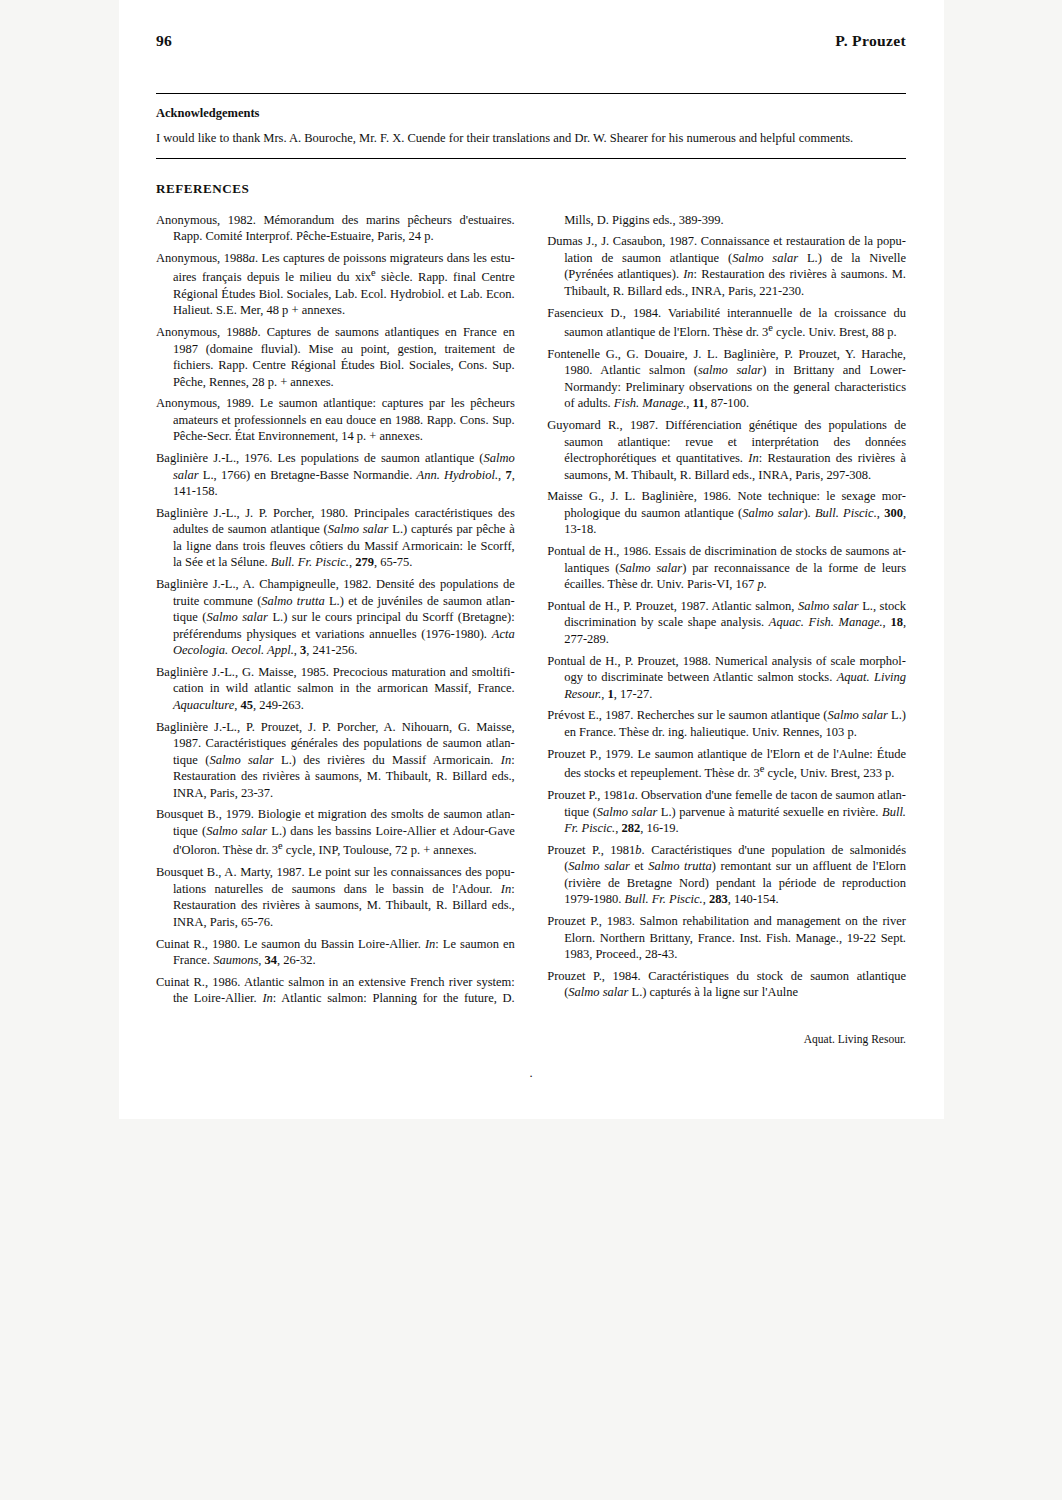96 P. Prouzet
Acknowledgements
I would like to thank Mrs. A. Bouroche, Mr. F. X. Cuende for their translations and Dr. W. Shearer for his numerous and helpful comments.
REFERENCES
Anonymous, 1982. Mémorandum des marins pêcheurs d'estuaires. Rapp. Comité Interprof. Pêche-Estuaire, Paris, 24 p.
Anonymous, 1988a. Les captures de poissons migrateurs dans les estuaires français depuis le milieu du xixe siècle. Rapp. final Centre Régional Études Biol. Sociales, Lab. Ecol. Hydrobiol. et Lab. Econ. Halieut. S.E. Mer, 48 p + annexes.
Anonymous, 1988b. Captures de saumons atlantiques en France en 1987 (domaine fluvial). Mise au point, gestion, traitement de fichiers. Rapp. Centre Régional Études Biol. Sociales, Cons. Sup. Pêche, Rennes, 28 p. + annexes.
Anonymous, 1989. Le saumon atlantique: captures par les pêcheurs amateurs et professionnels en eau douce en 1988. Rapp. Cons. Sup. Pêche-Secr. État Environnement, 14 p. + annexes.
Baglinière J.-L., 1976. Les populations de saumon atlantique (Salmo salar L., 1766) en Bretagne-Basse Normandie. Ann. Hydrobiol., 7, 141-158.
Baglinière J.-L., J. P. Porcher, 1980. Principales caractéristiques des adultes de saumon atlantique (Salmo salar L.) capturés par pêche à la ligne dans trois fleuves côtiers du Massif Armoricain: le Scorff, la Sée et la Sélune. Bull. Fr. Piscic., 279, 65-75.
Baglinière J.-L., A. Champigneulle, 1982. Densité des populations de truite commune (Salmo trutta L.) et de juvéniles de saumon atlantique (Salmo salar L.) sur le cours principal du Scorff (Bretagne): préférendums physiques et variations annuelles (1976-1980). Acta Oecologia. Oecol. Appl., 3, 241-256.
Baglinière J.-L., G. Maisse, 1985. Precocious maturation and smoltification in wild atlantic salmon in the armorican Massif, France. Aquaculture, 45, 249-263.
Baglinière J.-L., P. Prouzet, J. P. Porcher, A. Nihouarn, G. Maisse, 1987. Caractéristiques générales des populations de saumon atlantique (Salmo salar L.) des rivières du Massif Armoricain. In: Restauration des rivières à saumons, M. Thibault, R. Billard eds., INRA, Paris, 23-37.
Bousquet B., 1979. Biologie et migration des smolts de saumon atlantique (Salmo salar L.) dans les bassins Loire-Allier et Adour-Gave d'Oloron. Thèse dr. 3e cycle, INP, Toulouse, 72 p. + annexes.
Bousquet B., A. Marty, 1987. Le point sur les connaissances des populations naturelles de saumons dans le bassin de l'Adour. In: Restauration des rivières à saumons, M. Thibault, R. Billard eds., INRA, Paris, 65-76.
Cuinat R., 1980. Le saumon du Bassin Loire-Allier. In: Le saumon en France. Saumons, 34, 26-32.
Cuinat R., 1986. Atlantic salmon in an extensive French river system: the Loire-Allier. In: Atlantic salmon: Planning for the future, D. Mills, D. Piggins eds., 389-399.
Dumas J., J. Casaubon, 1987. Connaissance et restauration de la population de saumon atlantique (Salmo salar L.) de la Nivelle (Pyrénées atlantiques). In: Restauration des rivières à saumons. M. Thibault, R. Billard eds., INRA, Paris, 221-230.
Fasencieux D., 1984. Variabilité interannuelle de la croissance du saumon atlantique de l'Elorn. Thèse dr. 3e cycle. Univ. Brest, 88 p.
Fontenelle G., G. Douaire, J. L. Baglinière, P. Prouzet, Y. Harache, 1980. Atlantic salmon (salmo salar) in Brittany and Lower-Normandy: Preliminary observations on the general characteristics of adults. Fish. Manage., 11, 87-100.
Guyomard R., 1987. Différenciation génétique des populations de saumon atlantique: revue et interprétation des données électrophorétiques et quantitatives. In: Restauration des rivières à saumons, M. Thibault, R. Billard eds., INRA, Paris, 297-308.
Maisse G., J. L. Baglinière, 1986. Note technique: le sexage morphologique du saumon atlantique (Salmo salar). Bull. Piscic., 300, 13-18.
Pontual de H., 1986. Essais de discrimination de stocks de saumons atlantiques (Salmo salar) par reconnaissance de la forme de leurs écailles. Thèse dr. Univ. Paris-VI, 167 p.
Pontual de H., P. Prouzet, 1987. Atlantic salmon, Salmo salar L., stock discrimination by scale shape analysis. Aquac. Fish. Manage., 18, 277-289.
Pontual de H., P. Prouzet, 1988. Numerical analysis of scale morphology to discriminate between Atlantic salmon stocks. Aquat. Living Resour., 1, 17-27.
Prévost E., 1987. Recherches sur le saumon atlantique (Salmo salar L.) en France. Thèse dr. ing. halieutique. Univ. Rennes, 103 p.
Prouzet P., 1979. Le saumon atlantique de l'Elorn et de l'Aulne: Étude des stocks et repeuplement. Thèse dr. 3e cycle, Univ. Brest, 233 p.
Prouzet P., 1981a. Observation d'une femelle de tacon de saumon atlantique (Salmo salar L.) parvenue à maturité sexuelle en rivière. Bull. Fr. Piscic., 282, 16-19.
Prouzet P., 1981b. Caractéristiques d'une population de salmonidés (Salmo salar et Salmo trutta) remontant sur un affluent de l'Elorn (rivière de Bretagne Nord) pendant la période de reproduction 1979-1980. Bull. Fr. Piscic., 283, 140-154.
Prouzet P., 1983. Salmon rehabilitation and management on the river Elorn. Northern Brittany, France. Inst. Fish. Manage., 19-22 Sept. 1983, Proceed., 28-43.
Prouzet P., 1984. Caractéristiques du stock de saumon atlantique (Salmo salar L.) capturés à la ligne sur l'Aulne
Aquat. Living Resour.
.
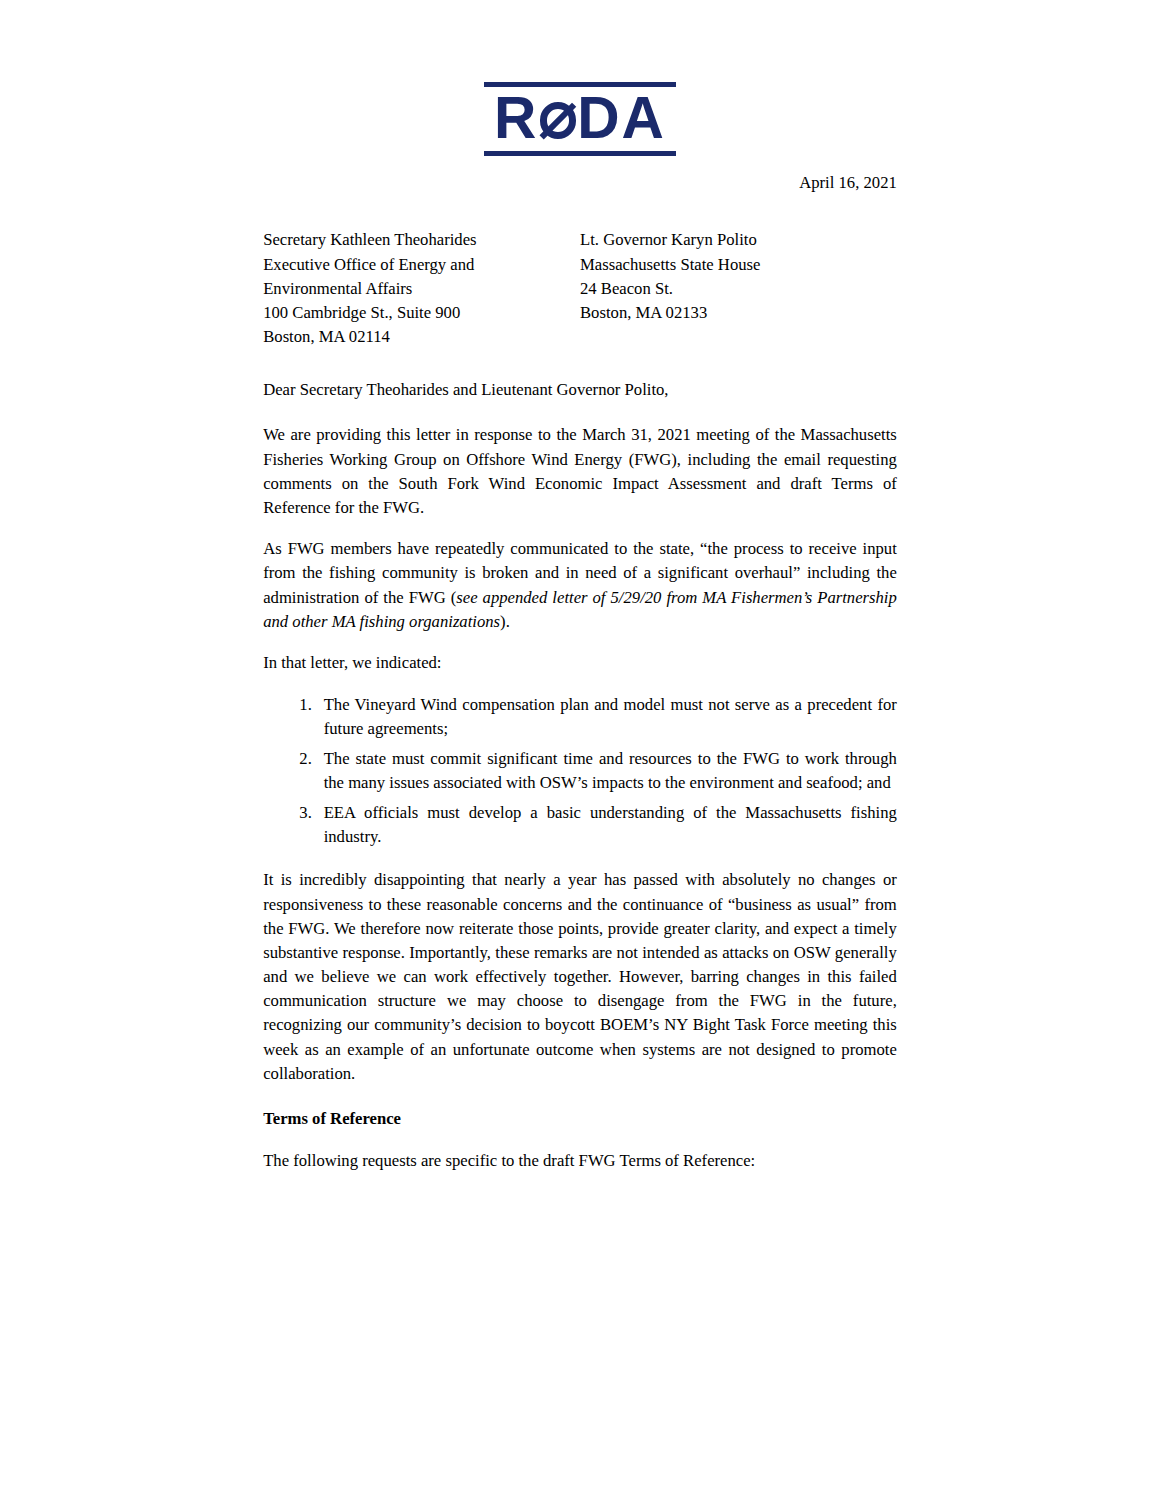R DA
April 16, 2021
| Secretary Kathleen Theoharides Executive Office of Energy and Environmental Affairs 100 Cambridge St., Suite 900 Boston, MA 02114 | Lt. Governor Karyn Polito Massachusetts State House 24 Beacon St. Boston, MA 02133 |
Dear Secretary Theoharides and Lieutenant Governor Polito,
We are providing this letter in response to the March 31, 2021 meeting of the Massachusetts Fisheries Working Group on Offshore Wind Energy (FWG), including the email requesting comments on the South Fork Wind Economic Impact Assessment and draft Terms of Reference for the FWG.
As FWG members have repeatedly communicated to the state, “the process to receive input from the fishing community is broken and in need of a significant overhaul” including the administration of the FWG (see appended letter of 5/29/20 from MA Fishermen’s Partnership and other MA fishing organizations).
In that letter, we indicated:
The Vineyard Wind compensation plan and model must not serve as a precedent for future agreements;
The state must commit significant time and resources to the FWG to work through the many issues associated with OSW’s impacts to the environment and seafood; and
EEA officials must develop a basic understanding of the Massachusetts fishing industry.
It is incredibly disappointing that nearly a year has passed with absolutely no changes or responsiveness to these reasonable concerns and the continuance of “business as usual” from the FWG. We therefore now reiterate those points, provide greater clarity, and expect a timely substantive response. Importantly, these remarks are not intended as attacks on OSW generally and we believe we can work effectively together. However, barring changes in this failed communication structure we may choose to disengage from the FWG in the future, recognizing our community’s decision to boycott BOEM’s NY Bight Task Force meeting this week as an example of an unfortunate outcome when systems are not designed to promote collaboration.
Terms of Reference
The following requests are specific to the draft FWG Terms of Reference:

------------------------------------------------

TRY IT
Begin at the first line of the data above and repeat each line exactly, stopping after the line containing "Anonymous, 1989. Le". Omit the pictures.

RESULT OF THE TASK
96 P. Prouzet
Acknowledgements
I would like to thank Mrs. A. Bouroche, Mr. F. X. Cuende for their translations and Dr. W. Shearer for his numerous and helpful comments.
REFERENCES
Anonymous, 1982. Mémorandum des marins pêcheurs d'estuaires. Rapp. Comité Interprof. Pêche-Estuaire, Paris, 24 p.
Anonymous, 1988a. Les captures de poissons migrateurs dans les estuaires français depuis le milieu du xixe siècle. Rapp. final Centre Régional Études Biol. Sociales, Lab. Ecol. Hydrobiol. et Lab. Econ. Halieut. S.E. Mer, 48 p + annexes.
Anonymous, 1988b. Captures de saumons atlantiques en France en 1987 (domaine fluvial). Mise au point, gestion, traitement de fichiers. Rapp. Centre Régional Études Biol. Sociales, Cons. Sup. Pêche, Rennes, 28 p. + annexes.
Anonymous, 1989. Le saumon atlantique: captures par les pêcheurs amateurs et professionnels en eau douce en 1988. Rapp. Cons. Sup. Pêche-Secr. État Environnement, 14 p. + annexes.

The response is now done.